Whatever happens with the Trumps, the virus will go on, until it’s finished, one way or another. But all through this time, these long months and what will inevitably stretch ahead, my daughters and I have gone into the wilderness around us. At the library where I work, often these days I walk along the wetlands, even just for a handful of minutes, breathing in.

Try to do some good in this life, I think. Keep land open. Write a book. Teach a kid to read. Use what’s at hand…

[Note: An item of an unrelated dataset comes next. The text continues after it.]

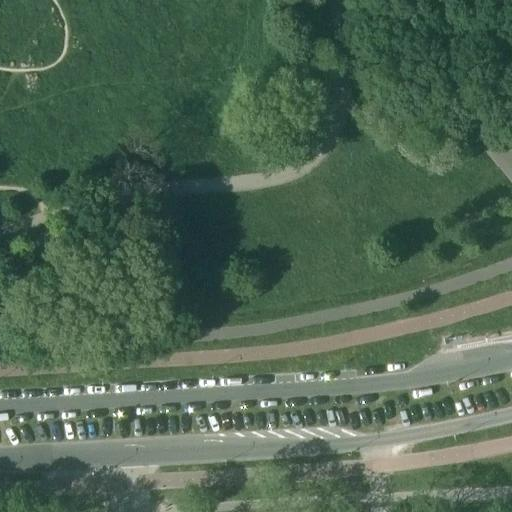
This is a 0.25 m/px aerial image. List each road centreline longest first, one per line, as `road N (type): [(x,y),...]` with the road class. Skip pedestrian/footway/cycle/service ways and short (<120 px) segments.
road 1 (secondary): [(0,455),(191,443),(304,447),(511,414)]
road 2 (secondary): [(511,361),(397,383),(0,407)]
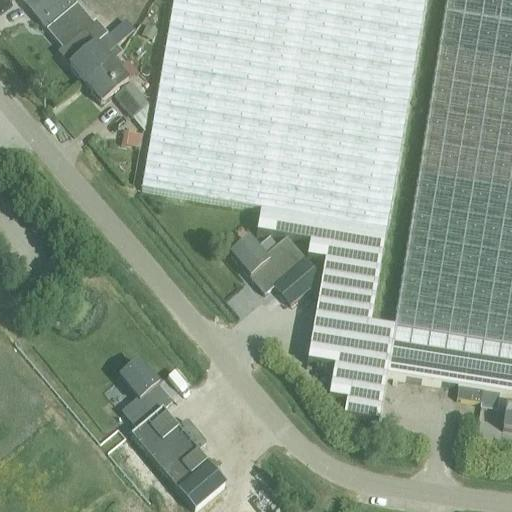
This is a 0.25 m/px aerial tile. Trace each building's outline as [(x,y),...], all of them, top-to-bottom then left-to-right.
[(58,56),(70,69),(86,87),(117,60),(123,54),(108,36),(105,39),(77,7),(71,0),(27,0),(23,4),(47,32),(64,51),(58,56)] [(387,233),(425,0),(175,0),(149,158),(143,196),(178,201),(260,213),(381,232),(387,233)] [(511,0),(447,0),(408,241),(394,330),(394,333),(386,380),(459,392),(483,396),(502,398),(511,400),(511,0)] [(152,40),(156,33),(147,28),(143,35),(152,40)] [(117,60),(86,87),(103,107),(129,84),(119,73),(124,68),(117,60)] [(132,121),(149,107),(132,86),(115,100),(132,121)] [(260,213),(256,235),(292,241),(311,243),(308,260),(325,263),(314,329),(308,366),(334,371),(329,402),(347,405),(344,421),(379,426),(384,395),(386,380),(394,333),(394,330),(371,327),(377,289),(387,233),(381,232),(260,213)] [(248,243),(230,258),(251,282),(266,299),(275,291),(274,290),(282,283),(305,264),(302,260),(286,242),(264,261),(248,243)] [(282,283),(274,290),(275,291),(291,309),(315,289),(321,283),(305,264),(282,283)] [(139,366),(121,381),(140,404),(141,403),(146,410),(130,423),(139,433),(155,420),(163,413),(172,406),(158,389),(139,366)] [(457,404),(481,408),(483,396),(459,392),(457,404)] [(481,408),(480,412),(499,415),(502,398),(483,396),(481,408)] [(511,409),(507,409),(503,432),(511,433),(511,409)] [(139,433),(132,439),(132,440),(193,511),(197,511),(226,487),(218,477),(199,455),(207,449),(207,446),(189,425),(186,425),(182,429),(185,433),(182,435),(163,413),(155,420),(139,433)]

“If you want to live, it’s good to be friendly.” 

― Art Spiegelman, Maus

8 thoughts on “Goodness

  1. Barr Hill is a beloved special place of quiet and beauty for me, too. Do you remember the sentences from Wallace Stegner’s Crossing to Safety- “I wonder if I have ever felt more alive, more competent in my mind and more at ease with myself and the world, than I feel for a few minutes on the shoulder of that known hill while I watch the sun climb powerfully and confidently and see below me the unchanged village, the lake like a pool of mercury, the varying greens of hayfields and meadows and sugarbush and black spruce woods…” I am thankful every day that I chose to come to Vermont many many years ago, and especially in these times. The woods and wilder places that still exist offer much solace, and I am grateful I am able to explore them. Your words are wise: Try to do some good in this life, I think. Keep land open. Write a book. Teach a kid to read. Use what’s at hand…Yes!! (Although I’m pretty sure I won’t be writing a book, but I hope you will be)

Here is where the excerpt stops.